Sete Gibernau rode a faultless race at South Africa today, passing early leader Troy Bayliss and holding off Valentino Rossi
in a fabulous final five lap showdown, that resulted in the Spaniard taking his second ever premier class victory, and a perfect tribute to his late team-mate Daijiro Kato.
Yesterday, Gibernau claimed a highly emotional first ever MotoGP
class pole position, less than a week after his team-mate Daijiro Kato
died of injuries sustained at the Japanese Grand Prix.
The weight on Gibernau's shoulders this weekend has been immense, and the Spaniard produced a performance that would have made the #74 proud as he outpaced Valentino Rossi
(making his 50th premier class start today), Max Biaggi (looking to become the highest ever GP points scorer, should he finish 11th or above) and Loris Capirossi
(who took Ducati's first GP podium since 1972 at Suzuka).
Meanwhile, Rossi, Biaggi and Capirossi were also looking to claim Italy's 150th premier class victory, which would put them level with current record holders America.
Fifth placed Nakano was delighted with his top Yamaha accolade, while Edwards and former WSBK
rival Bayliss looked ready to shake up the established stars today, starting from eighth and ninth respectively.

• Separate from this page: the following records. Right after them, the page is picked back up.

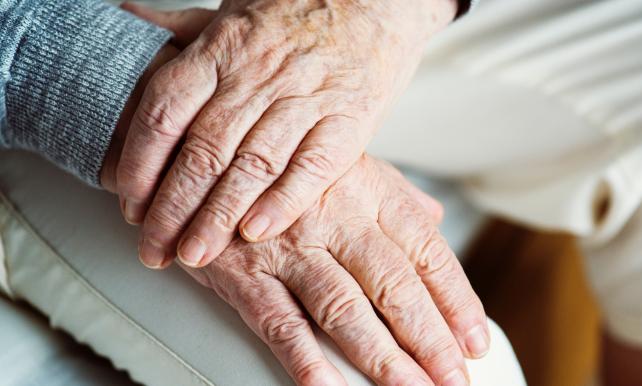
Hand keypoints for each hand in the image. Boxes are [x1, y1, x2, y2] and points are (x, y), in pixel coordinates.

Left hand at [116, 0, 458, 268]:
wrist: (376, 1)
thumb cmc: (301, 11)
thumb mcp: (233, 12)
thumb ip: (182, 31)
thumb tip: (129, 22)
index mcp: (222, 50)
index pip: (165, 112)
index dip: (141, 163)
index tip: (130, 204)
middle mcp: (258, 76)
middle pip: (203, 151)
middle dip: (172, 208)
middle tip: (155, 249)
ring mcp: (305, 99)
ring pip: (252, 166)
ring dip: (218, 217)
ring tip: (195, 255)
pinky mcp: (348, 121)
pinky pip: (312, 168)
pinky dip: (282, 203)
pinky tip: (257, 232)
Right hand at [183, 155, 488, 385]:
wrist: (204, 156)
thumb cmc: (284, 167)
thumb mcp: (346, 163)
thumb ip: (393, 195)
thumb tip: (435, 219)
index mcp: (368, 191)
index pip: (426, 251)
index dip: (456, 299)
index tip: (474, 339)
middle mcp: (335, 218)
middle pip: (394, 285)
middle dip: (430, 339)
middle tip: (455, 379)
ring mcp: (289, 246)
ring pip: (345, 309)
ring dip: (382, 358)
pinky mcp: (245, 273)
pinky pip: (280, 323)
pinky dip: (306, 361)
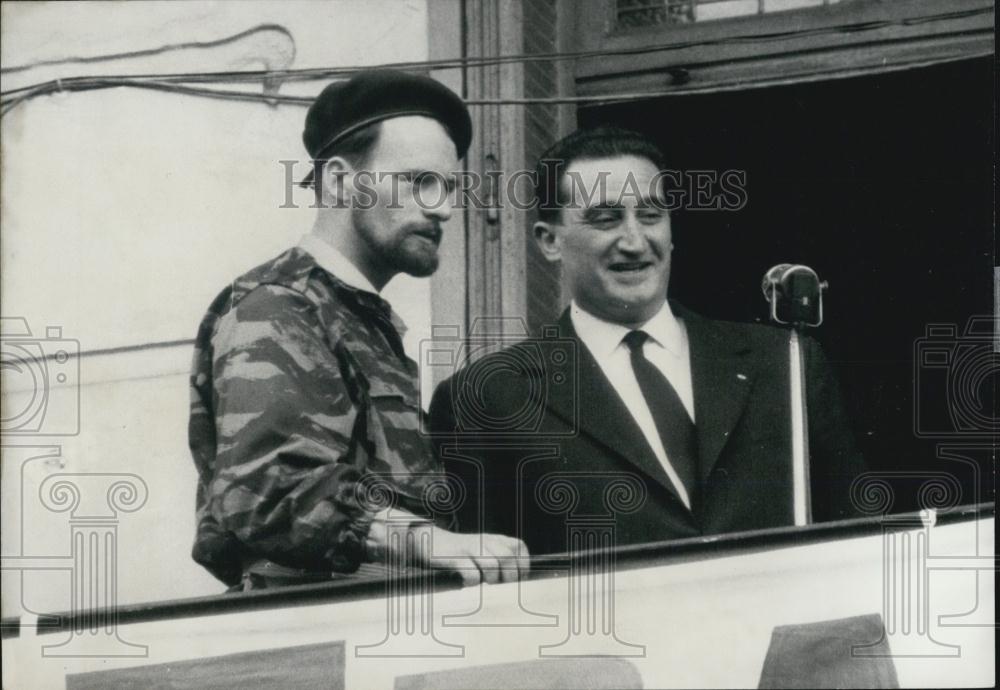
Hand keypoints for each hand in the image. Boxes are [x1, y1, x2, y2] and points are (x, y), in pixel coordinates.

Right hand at [410, 525, 529, 586]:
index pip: (518, 547)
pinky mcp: (455, 557)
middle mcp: (485, 540)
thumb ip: (501, 561)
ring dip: (491, 580)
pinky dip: (473, 583)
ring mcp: (470, 548)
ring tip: (485, 586)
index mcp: (495, 538)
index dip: (522, 566)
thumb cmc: (463, 554)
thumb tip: (517, 584)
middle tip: (501, 588)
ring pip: (492, 565)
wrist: (433, 542)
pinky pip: (471, 573)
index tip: (517, 581)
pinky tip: (468, 584)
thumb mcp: (485, 550)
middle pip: (507, 557)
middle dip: (509, 577)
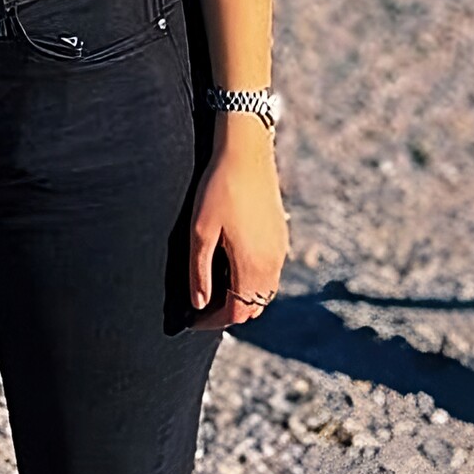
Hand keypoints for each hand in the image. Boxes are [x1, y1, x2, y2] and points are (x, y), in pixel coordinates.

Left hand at [188, 121, 290, 330]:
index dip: (213, 322)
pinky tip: (232, 265)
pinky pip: (270, 272)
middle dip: (229, 312)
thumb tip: (200, 304)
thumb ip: (200, 271)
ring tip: (215, 289)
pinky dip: (253, 280)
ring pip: (265, 290)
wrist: (247, 152)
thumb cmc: (218, 189)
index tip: (192, 320)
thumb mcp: (200, 231)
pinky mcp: (281, 235)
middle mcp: (272, 263)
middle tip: (202, 307)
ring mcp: (280, 249)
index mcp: (253, 266)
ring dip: (243, 296)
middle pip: (253, 305)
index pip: (236, 312)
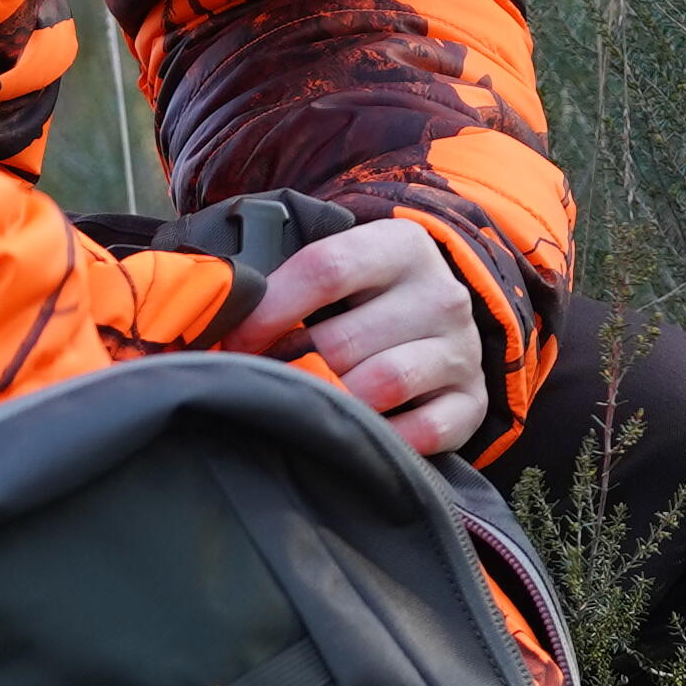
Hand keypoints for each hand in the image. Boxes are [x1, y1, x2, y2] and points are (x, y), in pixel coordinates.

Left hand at [230, 212, 493, 457]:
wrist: (437, 327)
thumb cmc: (363, 300)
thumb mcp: (336, 270)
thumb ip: (282, 278)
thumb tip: (213, 307)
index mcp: (400, 246)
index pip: (325, 268)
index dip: (268, 310)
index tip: (231, 342)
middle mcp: (441, 293)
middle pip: (344, 339)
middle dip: (292, 367)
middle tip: (260, 385)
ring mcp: (461, 351)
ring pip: (382, 384)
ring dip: (332, 401)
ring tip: (304, 407)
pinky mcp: (472, 402)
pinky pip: (422, 433)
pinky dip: (380, 439)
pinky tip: (353, 435)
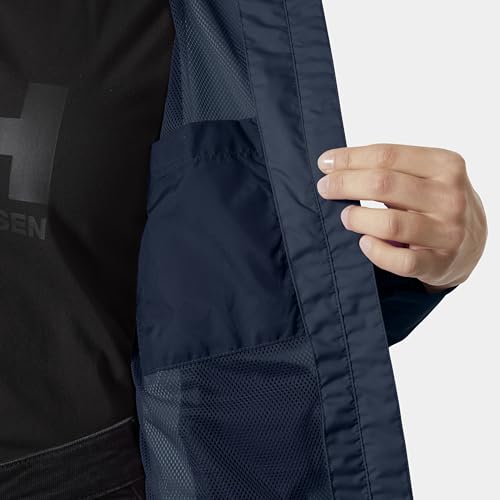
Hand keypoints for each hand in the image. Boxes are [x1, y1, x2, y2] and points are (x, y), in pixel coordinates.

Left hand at [316, 144, 486, 290]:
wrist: (472, 241)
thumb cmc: (434, 202)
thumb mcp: (424, 175)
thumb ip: (389, 168)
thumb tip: (332, 164)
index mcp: (445, 165)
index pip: (387, 155)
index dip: (350, 158)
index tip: (325, 162)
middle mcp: (449, 197)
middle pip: (384, 184)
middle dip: (345, 184)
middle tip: (325, 188)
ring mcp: (447, 232)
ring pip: (390, 223)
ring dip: (358, 218)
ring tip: (345, 216)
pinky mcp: (439, 262)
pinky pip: (401, 260)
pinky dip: (376, 252)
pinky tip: (364, 243)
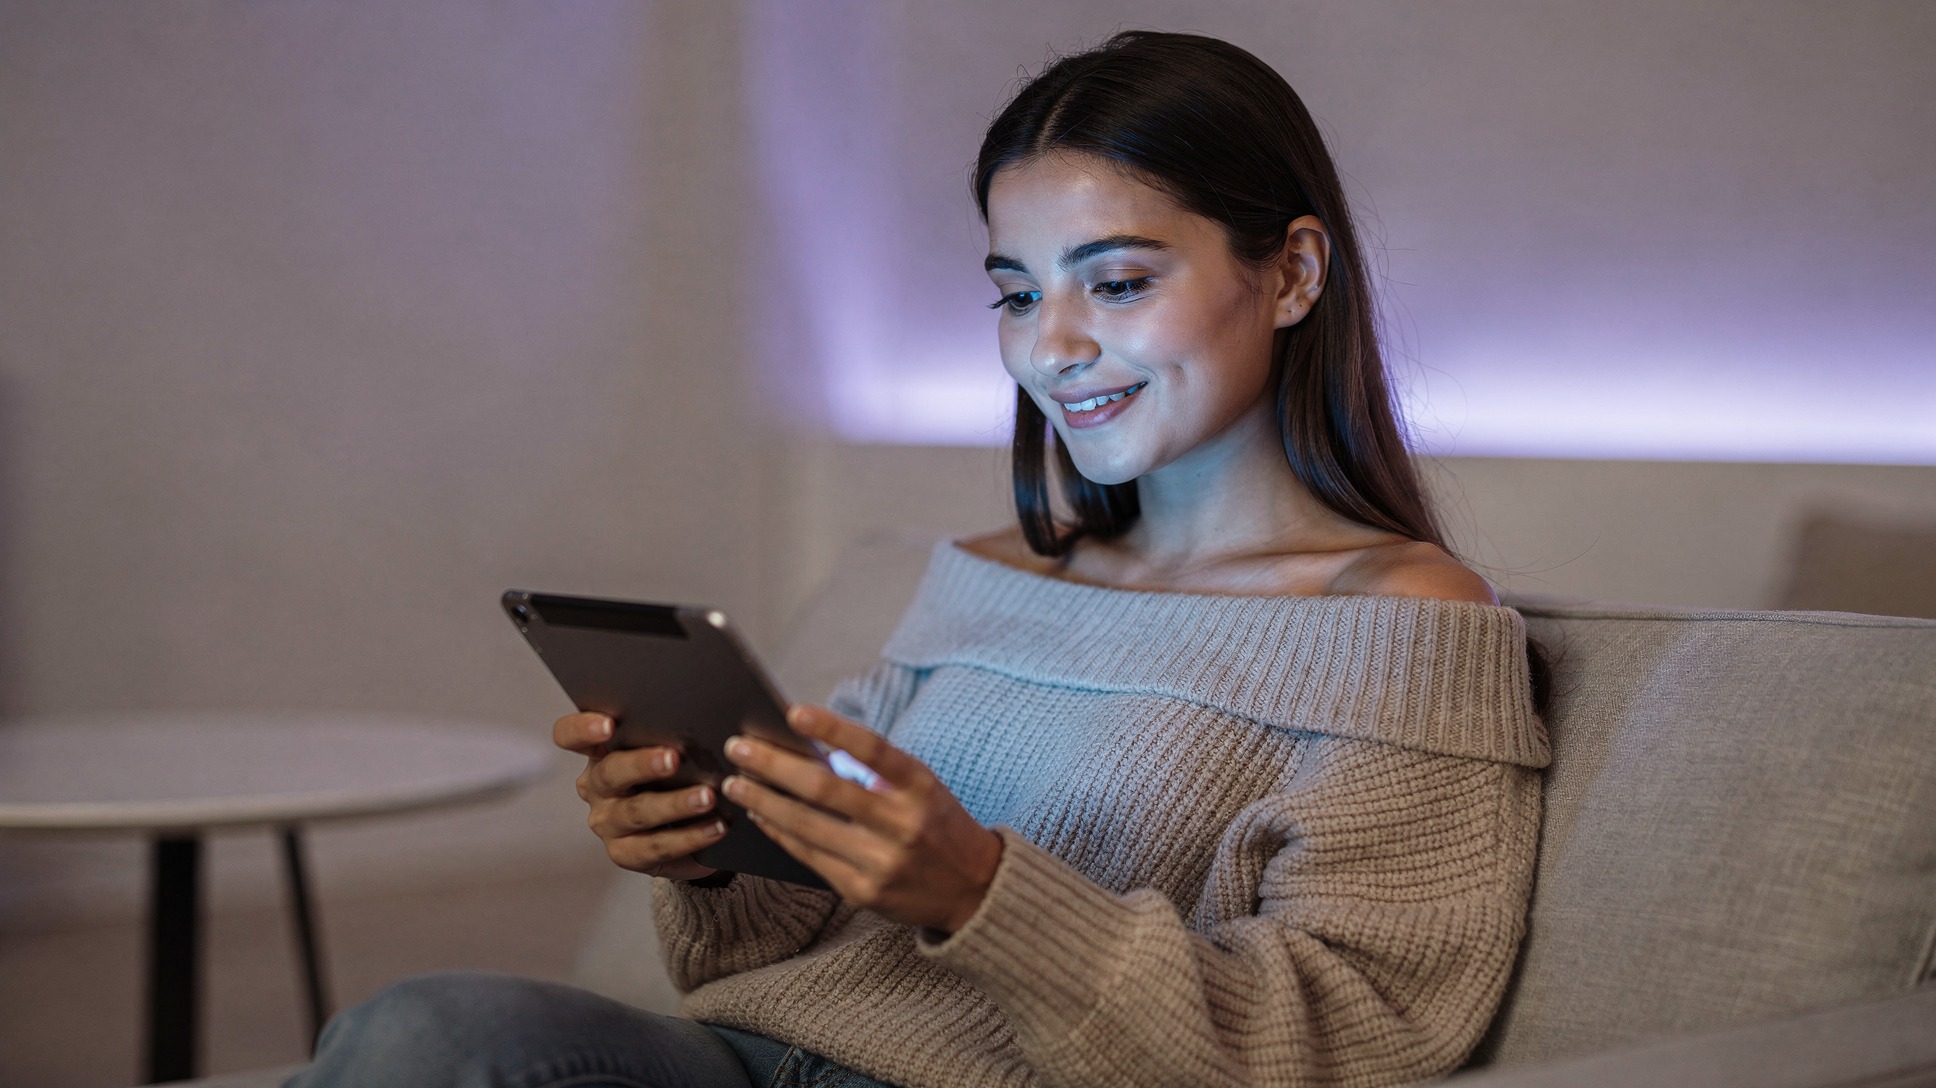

But before the grid lined up, the GP paddock - as well as fans at Welkom and around the world - held a minute silence to remember Daijiro Kato.
In what was naturally a highly emotional moment, Gibernau and the Telefonica Movistar team stood together with a pit board paying tribute to their fallen comrade, while Team Boss Fausto Gresini held one of Kato's helmets, complete with a picture of the #74 in action attached to the visor.
With their respects paid, the riders began the difficult task of getting back into 'race mode' - just as lifelong racer Kato would have wanted - and the grid soon assembled, ready for the 2.00pm (local time) start, under the intense African sun.
With the riders anxiously waiting for the lights to disappear, the start was red flagged with just seconds to go when it became apparent that Kenny Roberts' Suzuki had blown-up on the warm-up lap, depositing what turned out to be a huge amount of oil on the circuit.